Hungary for an Election Win

As a result of surging petrol and diesel prices in Hungary, its prime minister Viktor Orban announced on the social media platform Facebook that fuel prices will not exceed 480 HUF (0.0023 GBP). The price cap will last a total of three months starting in November 2021, per the Financial Times. The announcement by Mr Orban could be an effort to reduce inflation rates before the spring elections, which are said to be tight. Like almost every nation, Hungary has recently faced rising prices of petrol and diesel (31% YTD). Its fuel prices have climbed to record highs, and annual inflation has crept up steadily despite a series of central bank interest rate increases. The effects of these changes have dripped down to the Hungarian Equity Capital Markets and are visible in the prices of listed companies.

In Hungary, the share of fuel in the 2021 consumer basket was 6%. Therefore, petrol and diesel prices play a significant part in the inflation mix. The price cap at 480 HUF means that a price drop of 4-7% is needed. Thus, the change will show up in the inflation readings for November 2021 and will help keep inflation rates below 7% overall. The price cap and the reduction in inflation indicate that an increase in the global oil price will not add to inflation. In theory, this should magnify the impacts of base effects, dragging down inflation at a slightly faster pace in December.

However, the government have shifted the financial burden onto the refiners of Hungary without any reimbursement. The largest of these refiners is MOL Plc., which operate the largest network of petrol stations in Hungary and are the second-most liquid stock on the Budapest Stock Exchange. After the announcement of the price cap, its share price marked a one-day loss of 4%. Lajos Torok of the brokerage Equilor quoted that the price cap could cost MOL Plc. as much as €120m-€180m, depending on the global oil prices. This cost to MOL Plc. is further exacerbated due to the shortage of AdBlue, a supplementary liquid for diesel cars.

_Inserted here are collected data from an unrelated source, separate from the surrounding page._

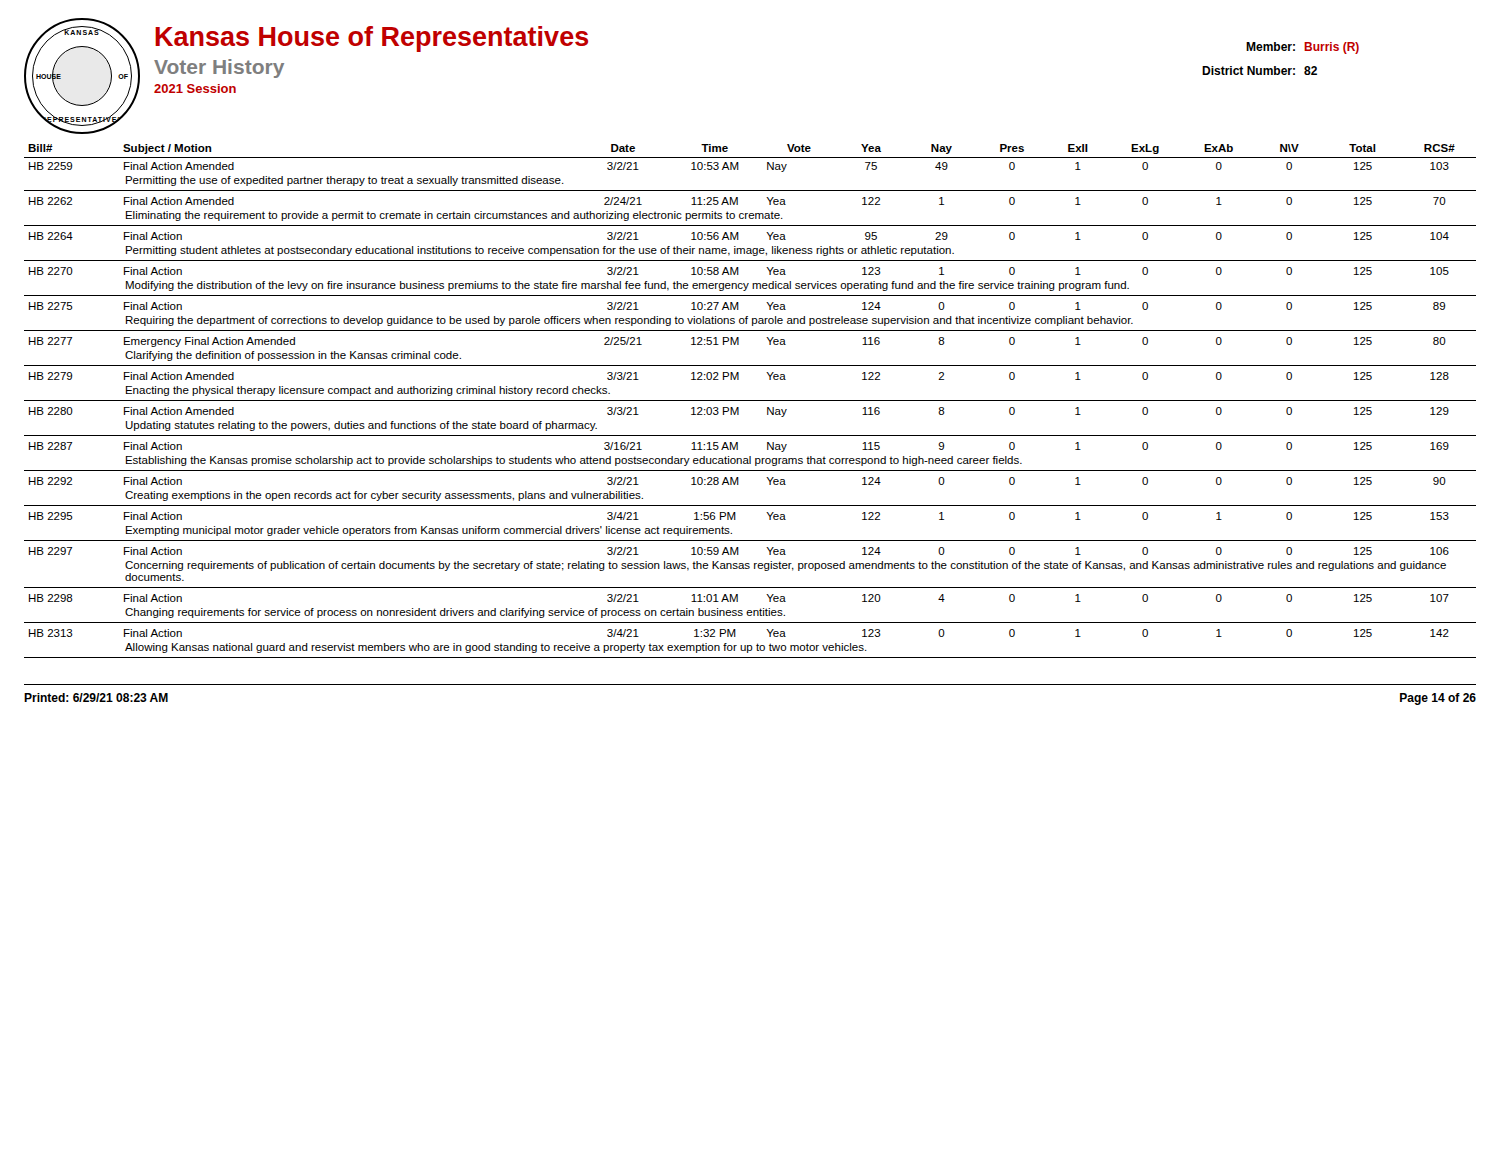KANSAS
REPRESENTATIVES
HOUSE
OF
Kansas House of Representatives
Voter History
2021 Session
Member: Burris (R)
District Number: 82
| Bill# | Subject / Motion | Date | Time | Vote | Yea | Nay | Pres | ExII | ExLg | ExAb | N\V | Total | RCS# |
| --- | --- | --- | --- | --- | --- | --- | --- | --- | --- | --- | --- | --- | --- |
| HB 2259 | Final Action Amended | 3/2/21 | 10:53 AM | Nay | 75 | 49 | 0 | 1 | 0 | 0 | 0 | 125 | 103 |
| | Permitting the use of expedited partner therapy to treat a sexually transmitted disease. |
| HB 2262 | Final Action Amended | 2/24/21 | 11:25 AM | Yea | 122 | 1 | 0 | 1 | 0 | 1 | 0 | 125 | 70 |
| | Eliminating the requirement to provide a permit to cremate in certain circumstances and authorizing electronic permits to cremate. |
| HB 2264 | Final Action | 3/2/21 | 10:56 AM | Yea | 95 | 29 | 0 | 1 | 0 | 0 | 0 | 125 | 104 |
| | Permitting student athletes at postsecondary educational institutions to receive compensation for the use of their name, image, likeness rights or athletic reputation. |
| HB 2270 | Final Action | 3/2/21 | 10:58 AM | Yea | 123 | 1 | 0 | 1 | 0 | 0 | 0 | 125 | 105 |
| | Modifying the distribution of the levy on fire insurance business premiums to the state fire marshal fee fund, the emergency medical services operating fund and the fire service training program fund. |
| HB 2275 | Final Action | 3/2/21 | 10:27 AM | Yea | 124 | 0 | 0 | 1 | 0 | 0 | 0 | 125 | 89 |
| | Requiring the department of corrections to develop guidance to be used by parole officers when responding to violations of parole and postrelease supervision and that incentivize compliant behavior. |
| HB 2277 | Emergency Final Action Amended | 2/25/21 | 12:51 PM | Yea | 116 | 8 | 0 | 1 | 0 | 0 | 0 | 125 | 80 |
| | Clarifying the definition of possession in the Kansas criminal code. |
| HB 2279 | Final Action Amended | 3/3/21 | 12:02 PM | Yea | 122 | 2 | 0 | 1 | 0 | 0 | 0 | 125 | 128 |
| | Enacting the physical therapy licensure compact and authorizing criminal history record checks. |
| HB 2280 | Final Action Amended | 3/3/21 | 12:03 PM | Nay | 116 | 8 | 0 | 1 | 0 | 0 | 0 | 125 | 129 |
| | Updating statutes relating to the powers, duties and functions of the state board of pharmacy. |
| HB 2287 | Final Action | 3/16/21 | 11:15 AM | Nay | 115 | 9 | 0 | 1 | 0 | 0 | 0 | 125 | 169 |
| | Establishing the Kansas promise scholarship act to provide scholarships to students who attend postsecondary educational programs that correspond to high-need career fields. |
| HB 2292 | Final Action | 3/2/21 | 10:28 AM | Yea | 124 | 0 | 0 | 1 | 0 | 0 | 0 | 125 | 90 |
| | Creating exemptions in the open records act for cyber security assessments, plans and vulnerabilities. |
| HB 2295 | Final Action | 3/4/21 | 1:56 PM | Yea | 122 | 1 | 0 | 1 | 0 | 1 | 0 | 125 | 153 |
| | Exempting municipal motor grader vehicle operators from Kansas uniform commercial drivers' license act requirements. |
| HB 2297 | Final Action | 3/2/21 | 10:59 AM | Yea | 124 | 0 | 0 | 1 | 0 | 0 | 0 | 125 | 106 |
| | Concerning requirements of publication of certain documents by the secretary of state; relating to session laws, the Kansas register, proposed amendments to the constitution of the state of Kansas, and Kansas administrative rules and regulations and guidance documents. |
| HB 2298 | Final Action | 3/2/21 | 11:01 AM | Yea | 120 | 4 | 0 | 1 | 0 | 0 | 0 | 125 | 107 |
| | Changing requirements for service of process on nonresident drivers and clarifying service of process on certain business entities. |
| HB 2313 | Final Action | 3/4/21 | 1:32 PM | Yea | 123 | 0 | 0 | 1 | 0 | 1 | 0 | 125 | 142 |
| | Allowing Kansas national guard and reservist members who are in good standing to receive a property tax exemption for up to two motor vehicles. |
Printed: 6/29/21 08:23 AM
Page 14 of 26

The shortage of AdBlue is becoming an urgent problem for MOL Plc., which has led to the state oil company announcing that it would restrict sales of AdBlue. The restriction placed by MOL Plc. has resulted in several petrol stations completely suspending the sale of AdBlue in Somogy County. An economist at Hungary’s K&H Bank has said that the price caps could be unaffordable if the market prices stayed high in the medium term.

However, if Mr Orban succeeds in his election campaign, the price cap could remain for some time. This extended price cap could affect the longer-term pricing decisions of the Bank of Hungary, increasing the need to completely separate from its peers (Czech and Polish national banks) with a significant rate hike commencing on the 15th of November. In addition to the price cap, Mr Orban has also introduced measures to boost consumer sentiment before the elections. He has increased the minimum wage by 20%, which will start next year, and has also said that he will rebate tax by 1.9 billion USD.

The multifaceted nature of the price cap will become more prominent when the restriction commences. Nevertheless, we can expect that Hungarian refineries will be at the forefront of price cap related reports. Time can only tell how Mr Orban’s policies adapt as the election results unravel.